Two of the 40 prisoners still held at the U.S. military detention center in Guantánamo Bay, Cuba, cannot leave after they refused to cooperate with authorities arranging their release when former President Barack Obama was in office, the Miami Herald learned from the facility’s commander this week.
On Wednesday, the Miami Herald reported that the two detainees missed their chance to leave because U.S. President Donald Trump has put the brakes on most prisoner releases.
President Trump, who vowed to “load up” the detention center commonly known as Gitmo with newly captured prisoners while campaigning, has only released one prisoner since taking office in January 2017.
Rear Adm. John Ring, the commander at Gitmo, reportedly revealed the status of the two detainees who cannot leave while speaking to reporters at the detention center.

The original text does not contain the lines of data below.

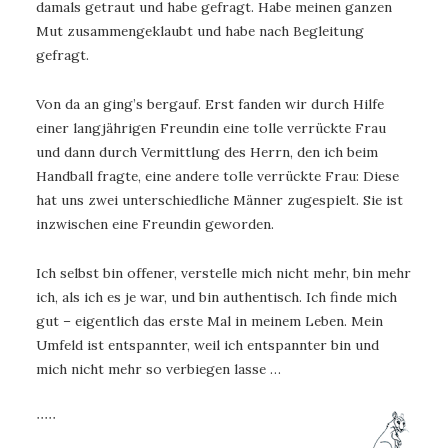
damals getraut und habe gefragt. Habe meinen ganzen
Mut zusammengeklaubt und habe nach Begleitung
gefragt.
Von da an ging’s bergauf. Erst fanden wir durch Hilfe
einer langjährigen Freundin eine tolle verrückte Frau
und dann durch Vermittlung des Herrn, den ich beim
Handball fragte, eine andere tolle verrückte Frau: Diese
hat uns zwei unterschiedliche Männer zugespielt. Sie ist
inzwischen eine Freundin geworden.
Ich selbst bin offener, verstelle mich nicht mehr, bin mehr
ich, als ich es je war, und bin authentisch. Ich finde mich
gut – eigentlich das erste Mal in meinem Leben. Mein
Umfeld ist entspannter, weil ich entspannter bin und
mich nicht mehr so verbiegen lasse …
∙∙∙∙∙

He told reporters this week, “Two of them had an opportunity to get on an airplane and chose not to go. So how bad could it be here?”
Ring indicated that neither the Pentagon did not order the prison to send guards to force either captive out of his cell “so we didn’t.”
The Miami Herald noted on Wednesday:
Guantánamo today has 40 prisoners, five cleared during the Obama administration. But a combination of military bureaucracy and their refusal to cooperate have left them there, at an annual cost of $11.1 million per prisoner based on 2015 operating costs.
All five are held in a prison complex for low-value detainees with about 20 long-held prisoners. There, captives mostly live in four communal cell blocks where they can share meals and prayers, have art and horticulture classes and play video games.
The two detainees who are stuck at Gitmo — Tunisian Ridah bin Salah al Yazidi, 53, and Muideen Adeen al Sattar, 44, a stateless Rohingya — are among the five prisoners cleared for release by the Obama administration.
U.S. troops reportedly brought both prisoners to Guantánamo in 2002 soon after the prison opened. When Obama took office in 2009, his administration cleared Yazidi and Sattar for resettlement or repatriation.
However, they “refused to cooperate with U.S. efforts to send them to other nations,” the Herald reported.
The Herald quotes Obama-era officials who spoke on condition of anonymity as saying some of the detainees refused to leave because of mental problems.
“The officials said some of the prisoners didn’t cooperate with release efforts because they’re mentally ill. One of the two men refused to leave his prison block to discuss options for departing prison life with Pentagon, State Department or foreign envoys seeking to assist in their release, they said,” the Herald found. “Another who didn’t want to go refused to give enough information to U.S. officials so the International Red Cross could arrange a travel document, said the prison’s cultural adviser, who goes by Zaki.”
President Obama, who vowed to shut down Gitmo, released about 200 captives, reducing the prison population to 41.
The facility still holds 40 prisoners, including one convicted war criminal serving a life sentence, 26 “forever prisoners” deemed too dangerous to release, and the five men cleared for release by an Obama administration parole-style board.